A pesar de que con la música mejoran los resultados intelectuales, no ocurre lo mismo con las habilidades sociales. Así lo demostró otra de las investigaciones, que partía de la observación de varios grupos de niños: unos practicaban música y otros teatros. Los primeros mejoraron su coeficiente intelectual, pero los segundos desarrollaron mejor su comportamiento social.
ORIENTE Y OCCIDENTE. El lugar de nacimiento es otro de los factores que influye. No es lo mismo nacer en la India que en el Uruguay, ni siquiera en lo que a colores se refiere: los hindúes utilizan el blanco en los funerales como símbolo de muerte y el resto del mundo como símbolo de la pureza en el matrimonio.
Algo parecido sucede con la música. Mientras en África carece de sentido la afirmación “no tengo oído” o “no valgo para la música” porque significaría algo así como que se está sordo o inválido, en América Latina es una expresión muy común que invita a la persona a reservar los cánticos para la ducha.
En cuanto a los patrones rítmicos, también son muchas las diferencias: Occidente tiende a dividir las obras musicales en partes binarias, mientras que Oriente no tiene ningún pudor en dividirlo como más le convenga, sumando ritmos diversos o intercambiando binarios y ternarios.

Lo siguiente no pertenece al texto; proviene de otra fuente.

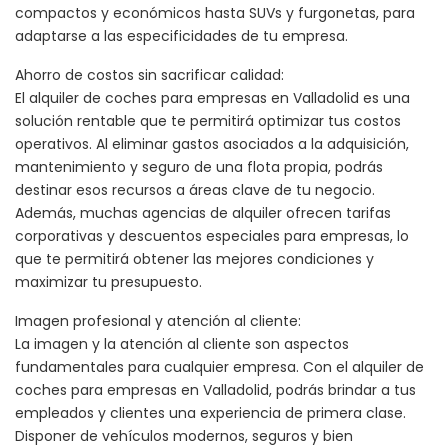
compactos y económicos hasta SUVs y furgonetas, para
adaptarse a las especificidades de tu empresa.
Ahorro de costos sin sacrificar calidad:
El alquiler de coches para empresas en Valladolid es una
solución rentable que te permitirá optimizar tus costos
operativos. Al eliminar gastos asociados a la adquisición,
mantenimiento y seguro de una flota propia, podrás
destinar esos recursos a áreas clave de tu negocio.
Además, muchas agencias de alquiler ofrecen tarifas
corporativas y descuentos especiales para empresas, lo
que te permitirá obtener las mejores condiciones y
maximizar tu presupuesto.
Imagen profesional y atención al cliente:
La imagen y la atención al cliente son aspectos
fundamentales para cualquier empresa. Con el alquiler de
coches para empresas en Valladolid, podrás brindar a tus
empleados y clientes una experiencia de primera clase.
Disponer de vehículos modernos, seguros y bien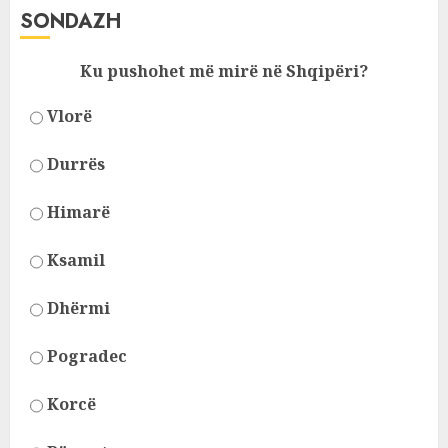
SONDAZH
Ku pushohet më mirë në Shqipëri?
Vlorë
Durrës
Himarë
Ksamil
Dhërmi
Pogradec
Korcë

Un ejemplo de todo ello es el flamenco español, un estilo musical que combina los dos extremos en sus raíces: Oriente está en la influencia que dejaron los árabes en el país y Occidente en los gitanos que llegaron desde Europa del Este. Aunque el flamenco tiene varios ritmos para cada “palo” o variedad de cante, conserva uno que se ha hecho muy famoso: las alegrías. En esta variedad el ritmo se marca de la siguiente manera (acentuando las palabras en negrita): un, dos, tres- cuatro, cinco, seis- siete, ocho- nueve, diez-, once, doce-. El patrón combina un ritmo de tres tiempos con otro de dos: Oriente y Occidente.
MÚSICOS INSENSIBLES. El último factor refiere a las emociones, es decir, si la gente se emociona por la música en sí o por los recuerdos asociados a una melodía. En el siglo V San Agustín señaló su preocupación por que la gente se emocionaba más por el canto que por lo cantado. En el XX serían los filósofos Juslin y Vastfjall los que se ocuparían de investigarlo.
Lo cierto es que cuando un músico toca, no tiene necesidad de sentir la emoción que debe transmitir durante un concierto: una cosa es sentirla y otra expresarla o provocarla. Desde un punto de vista racional, la música no es ni más alegre ni más triste, sino una combinación de elementos que evocan la tristeza o la alegría: un tempo más allegro o más lento, o una dinámica más forte o más piano contribuyen a provocar determinadas sensaciones en el oyente.
En realidad, el proceso musical es una manipulación de las emociones de la que los compositores, conocedores del efecto, son directamente responsables. Su influencia es muy directa en el organismo: basta pensar en la indiferencia que produce el hilo “musical” que emite un ascensor funcionando comparado con las pasiones instintivas que despierta la Cabalgata de las Walkirias de Wagner.
Hasta ahora, el intelecto, la geografía y las emociones son los elementos que mayor interés han suscitado en las investigaciones sobre los efectos de la música. De ellas se ha servido el físico y escritor inglés Philip Ball para refutar las teorías que expone en su libro. Un esfuerzo por explicar el fenómeno musical desde un punto de vista físico y social, que resultará útil a melómanos y escépticos musicales.
EL INSTINTO MUSICAL de Philip Ball. Turner, 2010. Madrid, 515 págs. Distribuye Océano.